Warum die Union nicht versuchen sollte, beim Weltjugendtag zu punkten

Bernd Ulrich

Der Glaube ist ein eigen Ding. Er kann Berge versetzen, Lebenswege verlegen oder Tausende junger Menschen nach Köln bringen. Doch obwohl er so viel kann, ist der Glaube als Werkzeug völlig nutzlos. Sobald man versucht, ihn zu instrumentalisieren, weicht er zurück.

Die Ursache für diese merkwürdige Nutzlosigkeit ist einfach: Der Glaube hat nur einen Grund und nur einen Zweck. Sein Grund ist, dass es einen Gott gibt, und sein Zweck ist es, diesen zu verehren. Man kann also nicht glauben um-zu, sondern nur weil. Deswegen sind alle Versuche, beispielsweise unserer Gesellschaft mehr Religion zu verschreiben, damit der Zusammenhalt besser werde oder mehr Kinder geboren werden, ebenso vergebens wie, wohlmeinend zwar, aber eben doch: blasphemisch.

Natürlich kann man trotzdem versuchen, den Glauben für politische Zwecke zu ge- also missbrauchen. Darum liegt es nah und zugleich fern, die beiden großen Geschehnisse dieser Woche miteinander in Verbindung zu bringen: den Besuch des deutschen Papstes und den Wahlkampf in Deutschland.

Die Parteien, die das „C“ im Namen tragen, dürften am ehesten versucht sein, den Medien-Hype rund um den Papst zu nutzen. Doch das wäre dumm. Nun muss man der Union, insbesondere der CSU, im Moment jede Dumpfbackigkeit zutrauen, diese aber wäre besonders schädlich. Und zwar auch aus einem Grund, der speziell mit diesem Papst zu tun hat.

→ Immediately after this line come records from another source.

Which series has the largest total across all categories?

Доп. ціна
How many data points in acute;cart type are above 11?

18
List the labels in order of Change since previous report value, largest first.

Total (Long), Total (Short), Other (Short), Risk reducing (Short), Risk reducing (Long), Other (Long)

Es ist etwas Zartes und Schemenhaftes um Benedikt XVI. Das hängt zusammen mit seinem menschenscheuen Wesen, das ihn bei seinen öffentlichen Auftritten schüchtern und zerbrechlich erscheinen lässt. Das überrascht. Doch ob sich aus seiner dogmatischen Art tatsächlich schon ein zweites Wesen herausgebildet hat, ist noch offen. Mal bestätigt er die These, nach den Wunderwochen von Rom sei wieder der alte, harte Kardinal hervorgetreten. Dann wiederum scheinen seine Worte eine neue Färbung anzunehmen, die besser zu seinem unherrischen Auftreten passt.

So hat sich Benedikt in dieser Woche gegen die Idee gewandt, das „Christentum sei eine Menge von Geboten und Verboten, Gesetzen, die man einhalten muss und dergleichen“. Das heißt zwar nicht, dass er von diesen Verboten abgehen möchte. Aber etwas mehr in den Hintergrund rücken will er die paragrafenstarrende Moraltheologie offenbar schon. Der Glaube kann Berge versetzen – vielleicht kann er sogar Päpste verändern. Verlassen kann man sich darauf jedoch noch nicht.

Das Bild des Papstes in Deutschland ist ein Wackelbild, auf dem abwechselnd der Mystiker Johannes Paul und der Dogmatiker Ratzinger zu sehen sind. Wenn also die Union versuchen würde, sich von der prekären Popularität des Papstes etwas einzuheimsen und die vermeintliche Nähe der „C“-Parteien zu ihm hervorzukehren, um sie beispielsweise gegen die ungläubigen 68er zu wenden, so würde flugs die eine, die dunkle Seite des Papst-Images hervortreten und gegen sie gekehrt.

Die Klügeren in der Union werden sich daher vor dem Versuch hüten, den Papstbesuch zu instrumentalisieren. Sie hegen ohnehin nur eine einzige Hoffnung – dass die CSU den Mund hält. Und was erwartet der Weltjugendtag vom Wahlkampf? Gar nichts. Gut so.